NNNドキュメント「ネットカフェ難民−漂流する貧困者たち」を観た

http://www.ntv.co.jp/document/index2.html(番組案内)
http://www.be.asahi.com/20061223/W13/20061214TBEH0018A.html(「ネットカフェ難民」についての関連記事)


こういう番組こそ、深夜帯でなくゴールデンタイムに放送されるべきだと思う。再放送もいちおう2月3日(土)の深夜24時30分から放送されるが、こちらはCS限定で、地上波では放送されないらしい。


番組を見ててすぐに気がつくことは、住まいがなくネットカフェで寝泊りする10代、20代の男女が、決して失業者という部類には入らないことだ。
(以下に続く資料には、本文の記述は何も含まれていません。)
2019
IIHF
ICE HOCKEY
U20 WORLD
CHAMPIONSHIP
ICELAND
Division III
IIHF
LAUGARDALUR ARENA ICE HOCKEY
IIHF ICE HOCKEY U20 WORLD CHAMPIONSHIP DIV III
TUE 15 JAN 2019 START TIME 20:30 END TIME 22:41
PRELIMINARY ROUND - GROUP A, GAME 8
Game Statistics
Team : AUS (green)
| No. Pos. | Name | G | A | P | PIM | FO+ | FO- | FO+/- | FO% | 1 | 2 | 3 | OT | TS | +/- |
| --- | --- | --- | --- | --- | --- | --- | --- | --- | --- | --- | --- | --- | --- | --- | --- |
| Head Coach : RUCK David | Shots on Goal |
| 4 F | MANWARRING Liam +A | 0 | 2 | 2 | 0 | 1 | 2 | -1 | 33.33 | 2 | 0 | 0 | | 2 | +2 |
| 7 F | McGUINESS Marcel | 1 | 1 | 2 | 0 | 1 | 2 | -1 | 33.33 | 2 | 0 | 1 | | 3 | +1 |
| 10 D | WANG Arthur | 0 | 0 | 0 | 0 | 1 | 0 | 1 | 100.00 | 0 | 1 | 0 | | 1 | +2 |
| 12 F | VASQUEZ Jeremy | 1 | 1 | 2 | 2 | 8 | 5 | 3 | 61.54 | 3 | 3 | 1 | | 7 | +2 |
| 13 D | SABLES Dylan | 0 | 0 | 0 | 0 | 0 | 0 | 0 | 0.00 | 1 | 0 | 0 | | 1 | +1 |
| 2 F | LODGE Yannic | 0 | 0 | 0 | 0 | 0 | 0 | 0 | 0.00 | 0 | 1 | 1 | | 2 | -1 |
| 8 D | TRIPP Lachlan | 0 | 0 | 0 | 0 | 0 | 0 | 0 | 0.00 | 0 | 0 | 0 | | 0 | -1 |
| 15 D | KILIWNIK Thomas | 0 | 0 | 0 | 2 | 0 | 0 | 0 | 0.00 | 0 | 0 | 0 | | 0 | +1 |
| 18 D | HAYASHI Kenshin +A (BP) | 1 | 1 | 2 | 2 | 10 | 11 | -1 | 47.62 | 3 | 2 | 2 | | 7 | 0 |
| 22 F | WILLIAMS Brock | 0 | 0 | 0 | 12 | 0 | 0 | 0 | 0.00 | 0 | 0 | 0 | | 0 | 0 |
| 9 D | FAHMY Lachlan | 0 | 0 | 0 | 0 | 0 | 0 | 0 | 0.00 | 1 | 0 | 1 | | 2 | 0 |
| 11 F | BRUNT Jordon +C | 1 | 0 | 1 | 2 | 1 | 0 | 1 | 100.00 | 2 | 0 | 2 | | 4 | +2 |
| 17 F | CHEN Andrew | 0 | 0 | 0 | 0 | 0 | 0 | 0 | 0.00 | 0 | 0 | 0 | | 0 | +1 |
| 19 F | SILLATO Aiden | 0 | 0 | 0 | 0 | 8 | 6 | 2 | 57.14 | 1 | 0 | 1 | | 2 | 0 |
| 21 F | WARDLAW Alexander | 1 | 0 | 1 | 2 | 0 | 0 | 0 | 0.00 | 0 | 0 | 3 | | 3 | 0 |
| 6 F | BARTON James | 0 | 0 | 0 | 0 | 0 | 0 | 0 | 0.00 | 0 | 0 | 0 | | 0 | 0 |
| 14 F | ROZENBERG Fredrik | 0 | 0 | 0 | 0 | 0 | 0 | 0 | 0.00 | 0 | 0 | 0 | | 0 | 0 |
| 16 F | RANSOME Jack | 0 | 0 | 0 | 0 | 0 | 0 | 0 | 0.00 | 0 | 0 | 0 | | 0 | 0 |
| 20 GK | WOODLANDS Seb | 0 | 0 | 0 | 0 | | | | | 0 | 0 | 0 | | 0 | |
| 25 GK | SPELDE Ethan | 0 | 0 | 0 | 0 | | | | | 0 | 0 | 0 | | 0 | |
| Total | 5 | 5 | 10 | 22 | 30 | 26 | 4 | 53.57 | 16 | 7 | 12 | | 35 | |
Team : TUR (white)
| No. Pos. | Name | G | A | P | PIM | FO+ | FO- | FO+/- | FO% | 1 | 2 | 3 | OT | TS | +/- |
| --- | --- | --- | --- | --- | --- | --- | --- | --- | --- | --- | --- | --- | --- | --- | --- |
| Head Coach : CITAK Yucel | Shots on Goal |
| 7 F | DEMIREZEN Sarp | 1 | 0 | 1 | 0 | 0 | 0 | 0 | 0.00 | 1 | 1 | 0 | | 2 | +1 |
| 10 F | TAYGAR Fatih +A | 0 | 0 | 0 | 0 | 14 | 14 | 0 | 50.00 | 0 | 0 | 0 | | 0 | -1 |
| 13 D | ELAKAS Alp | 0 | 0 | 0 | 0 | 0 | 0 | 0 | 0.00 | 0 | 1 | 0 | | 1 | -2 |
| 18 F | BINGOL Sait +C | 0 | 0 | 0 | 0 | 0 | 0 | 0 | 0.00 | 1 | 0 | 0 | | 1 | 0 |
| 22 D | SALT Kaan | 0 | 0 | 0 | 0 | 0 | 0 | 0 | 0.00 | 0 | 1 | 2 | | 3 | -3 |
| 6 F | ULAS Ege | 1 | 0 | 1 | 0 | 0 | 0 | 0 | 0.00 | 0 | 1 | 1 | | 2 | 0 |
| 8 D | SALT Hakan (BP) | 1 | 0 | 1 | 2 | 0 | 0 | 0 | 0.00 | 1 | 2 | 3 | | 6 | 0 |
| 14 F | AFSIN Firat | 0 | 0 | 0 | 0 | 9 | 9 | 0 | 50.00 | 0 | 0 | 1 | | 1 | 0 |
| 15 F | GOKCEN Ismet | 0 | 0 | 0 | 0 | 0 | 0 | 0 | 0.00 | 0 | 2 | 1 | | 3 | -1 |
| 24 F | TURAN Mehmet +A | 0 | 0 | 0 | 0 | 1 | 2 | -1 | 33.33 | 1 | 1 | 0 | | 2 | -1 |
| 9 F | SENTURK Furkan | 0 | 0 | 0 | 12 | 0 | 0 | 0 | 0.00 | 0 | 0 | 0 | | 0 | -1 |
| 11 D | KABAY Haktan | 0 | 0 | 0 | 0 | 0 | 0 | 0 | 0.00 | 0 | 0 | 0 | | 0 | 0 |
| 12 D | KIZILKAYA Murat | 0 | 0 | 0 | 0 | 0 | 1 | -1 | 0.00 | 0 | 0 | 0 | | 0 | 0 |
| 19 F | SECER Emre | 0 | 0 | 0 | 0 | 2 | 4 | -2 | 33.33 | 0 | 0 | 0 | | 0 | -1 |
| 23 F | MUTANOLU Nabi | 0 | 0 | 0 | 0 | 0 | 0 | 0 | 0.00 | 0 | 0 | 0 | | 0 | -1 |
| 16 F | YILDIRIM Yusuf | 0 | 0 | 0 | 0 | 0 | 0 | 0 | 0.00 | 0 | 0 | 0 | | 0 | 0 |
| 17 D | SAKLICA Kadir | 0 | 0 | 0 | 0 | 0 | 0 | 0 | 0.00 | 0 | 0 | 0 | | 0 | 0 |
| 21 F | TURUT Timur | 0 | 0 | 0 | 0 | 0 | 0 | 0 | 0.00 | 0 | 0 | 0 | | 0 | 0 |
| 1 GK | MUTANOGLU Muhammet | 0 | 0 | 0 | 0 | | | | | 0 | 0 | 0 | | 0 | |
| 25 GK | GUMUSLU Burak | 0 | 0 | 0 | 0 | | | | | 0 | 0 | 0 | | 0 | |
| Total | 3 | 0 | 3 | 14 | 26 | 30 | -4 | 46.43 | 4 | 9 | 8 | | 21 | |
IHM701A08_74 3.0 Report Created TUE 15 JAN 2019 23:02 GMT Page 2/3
彼らは携帯電話で日払いの仕事を請負う、日雇い労働者である。しかし300円のコンビニ弁当を2食に分けて食べるその生活が貧困では無いのとしたら、一体何なのだろうか。ここに、経済成長と景気回復を優先させれば貧困問題も解消されるとする言説の欺瞞が、はっきりと描かれている。


ネットカフェ難民」という現象には、実はそこまで目新しさはない。彼らの生活は、日雇い仕事にありつければその夜はカプセルホテルに泊まって、次の日からはまた路上で寝泊りするホームレスの人々のそれと、実質的に変わりはない。「ネットカフェ難民」の彼らは、若い分だけ日雇い仕事を得るチャンスがより多いから、さらに今が比較的好景気だから、路上生活を免れているにすぎない。確かに路上生活かネットカフェかと聞かれれば、選択の余地なくネットカフェの方がましだろう。しかしそのような選択肢に、いったいどんな意味があるというのだろうか。


番組制作者の水島宏明さんが以前に書いた主著『母さんが死んだ』は、学部時代に読んで社会科学の勉強を続けようと思うきっかけになった1冊だ。今回の番組も、自分がいったい何のために勉強しているのかを、再び問いかけてくれるものだった。